Wir haben also einige unabhängige Kontrollgrößen: Trümmergberg -Höhe, Einsturz-Kurve,
Seismische Daten, Demolition-Sequenz. Und alles zusammen ergibt einen genauen
mathematischen bzw. physikalischen Zusammenhang, der sich - bei Veränderung einer und egal
welcher Größe - nicht mehr herstellen lässt.
So was nennt man in der Regel einen Beweis.
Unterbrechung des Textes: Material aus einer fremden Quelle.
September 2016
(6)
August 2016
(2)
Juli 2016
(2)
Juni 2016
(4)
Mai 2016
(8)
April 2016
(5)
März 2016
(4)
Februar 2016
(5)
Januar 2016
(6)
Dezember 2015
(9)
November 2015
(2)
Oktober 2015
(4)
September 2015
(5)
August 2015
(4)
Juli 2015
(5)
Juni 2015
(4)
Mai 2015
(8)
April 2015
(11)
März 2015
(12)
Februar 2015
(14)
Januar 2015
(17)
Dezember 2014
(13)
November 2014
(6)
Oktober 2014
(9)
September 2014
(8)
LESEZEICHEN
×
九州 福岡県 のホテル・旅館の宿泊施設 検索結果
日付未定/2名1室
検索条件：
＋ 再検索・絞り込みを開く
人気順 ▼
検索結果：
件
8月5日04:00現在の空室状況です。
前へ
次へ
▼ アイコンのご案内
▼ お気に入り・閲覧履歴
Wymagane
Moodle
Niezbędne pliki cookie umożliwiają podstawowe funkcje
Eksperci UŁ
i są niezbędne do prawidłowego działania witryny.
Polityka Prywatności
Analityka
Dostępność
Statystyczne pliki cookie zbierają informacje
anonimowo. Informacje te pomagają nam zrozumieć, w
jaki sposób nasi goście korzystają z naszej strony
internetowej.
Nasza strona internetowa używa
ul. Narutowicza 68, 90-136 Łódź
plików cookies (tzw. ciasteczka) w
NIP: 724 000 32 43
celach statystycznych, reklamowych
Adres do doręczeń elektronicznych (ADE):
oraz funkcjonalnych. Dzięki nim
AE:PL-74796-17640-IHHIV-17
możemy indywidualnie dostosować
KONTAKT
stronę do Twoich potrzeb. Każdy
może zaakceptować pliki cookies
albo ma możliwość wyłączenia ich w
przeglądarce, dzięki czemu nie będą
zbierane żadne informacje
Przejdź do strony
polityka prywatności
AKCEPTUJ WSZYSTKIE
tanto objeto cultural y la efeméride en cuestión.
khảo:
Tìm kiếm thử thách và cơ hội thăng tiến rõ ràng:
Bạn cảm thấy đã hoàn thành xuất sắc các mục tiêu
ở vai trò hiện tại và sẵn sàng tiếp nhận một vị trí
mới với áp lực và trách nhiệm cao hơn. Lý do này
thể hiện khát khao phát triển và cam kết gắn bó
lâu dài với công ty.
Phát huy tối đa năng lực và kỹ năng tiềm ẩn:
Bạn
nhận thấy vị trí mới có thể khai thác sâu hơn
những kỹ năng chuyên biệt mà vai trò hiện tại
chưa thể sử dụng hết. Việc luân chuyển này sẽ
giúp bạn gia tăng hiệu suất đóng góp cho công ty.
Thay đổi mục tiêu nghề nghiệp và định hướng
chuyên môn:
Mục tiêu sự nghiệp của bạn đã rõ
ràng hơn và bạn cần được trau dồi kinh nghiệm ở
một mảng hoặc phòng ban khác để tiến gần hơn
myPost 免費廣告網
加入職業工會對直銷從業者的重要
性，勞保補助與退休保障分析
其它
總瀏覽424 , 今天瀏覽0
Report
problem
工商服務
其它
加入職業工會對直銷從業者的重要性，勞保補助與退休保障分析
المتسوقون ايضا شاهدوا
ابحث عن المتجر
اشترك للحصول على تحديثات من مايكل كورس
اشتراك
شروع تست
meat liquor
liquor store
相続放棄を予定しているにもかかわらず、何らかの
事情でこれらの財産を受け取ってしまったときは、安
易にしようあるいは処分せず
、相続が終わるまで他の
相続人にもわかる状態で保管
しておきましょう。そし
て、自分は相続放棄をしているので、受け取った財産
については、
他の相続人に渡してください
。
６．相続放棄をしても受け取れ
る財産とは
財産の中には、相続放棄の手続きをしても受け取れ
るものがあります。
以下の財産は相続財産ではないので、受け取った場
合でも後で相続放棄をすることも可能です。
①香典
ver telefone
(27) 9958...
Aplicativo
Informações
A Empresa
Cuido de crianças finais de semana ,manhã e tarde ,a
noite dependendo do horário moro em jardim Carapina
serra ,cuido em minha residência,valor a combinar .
Bei diesem Thema darf man hoffen, dass man
irgendwas übersehen hat, aber die Chance ist verschwindend winzig.

Es stellt sich also weniger die Frage nach dem OB, als vielmehr die Frage nach dem WIE. Wir
haben aber eine Ahnung, welche Etagen von Interesse sind, welche Zeitpunkte, welche
Kernträger.
Meiner Meinung nach wurde der Kern Stück für Stück demoliert, sackte ab, zog das Dach runter,
das Gewicht drückte auf die Außenträger und verbog sie, wo sie erhitzt und infolge dessen
geschwächt waren. Vor dem Einsturz nutzte man die ablenkenden Momente (Flugzeug, Einsturz
WTC2) um mindestens 2 der stärksten Träger vermutlich im Keller zu kappen. Andere konnte
man – so notwendig - auch direkt unter dem Dach durchtrennen, einfach, um die Last auf die
Außenwand zu verlagern. Irgendwann geriet das Gebäude in Bewegung - seismische
Schwingungen -dann 0,7 Sekunden Pause. Für mich heißt das nicht, die Ruhe vor dem Sturm,
sondern der Verlust der maßgeblich tragenden "Verbindung" zum Untergrund.
Nun musste sich der Kern senken, um die Lücke zu schließen und natürlich zieht er damit das
Dach weiter runter. Die Außenwand bricht unter der Last. Die seismischen Schwingungen setzen
wieder ein. Das Gebäude kollabiert.
Die Sequenz beginnt: 85 - 75 - 55 - 0. Man muss vermeiden, dass die Masse oberhalb des
Kollaps zu gering wird. Der Kollaps zu ebener Erde beendet den Fall großer Brocken aus der
Höhe und beendet damit eine Falldauer später die heftigen Erdschwingungen. Das Gebäude
kollabiert von innen nach außen in zwei einstürzenden Säulen um die auffälligen Kernträger
herum. Was übrig bleibt, ist der Spire in der Mitte dieser Säulen.

Gesamtes Video:
http://www.youtube.com/user/achimspok#g/c/726C8A0A7DA7D04A

Die fehlende seismische Erschütterung beim Aufprall der Haupt-Masse würde sehr vieles
erklären. Etwa, warum zum Thema "seismische Erschütterungen" Christopher Bollyn
vorgeschickt wurde, um das Thema zu verbrennen. Oder warum das NIST wirklich nichts von
dem eigentlichen Kollaps wissen wollte und Interpretationen lieber anderen Wissenschaftlern wie
Bazant, Zhou und Greening überließ. Ich würde es begrüßen, wenn sich hierzu, etwa im Forum,
eine Debatte entwickeln könnte, zu der auch andere Ingenieure herzlich eingeladen sind, diese
These zu prüfen und ggfls. nachzurechnen. Ich persönlich denke, wir haben hier einen weiteren
unschlagbaren, unzweideutigen Beweis für die Sprengung- wenn die genaue Kollaps-Sequenz zu
allen beobachtbaren und messbaren Fakten passt, sonst aber unerklärlich ist.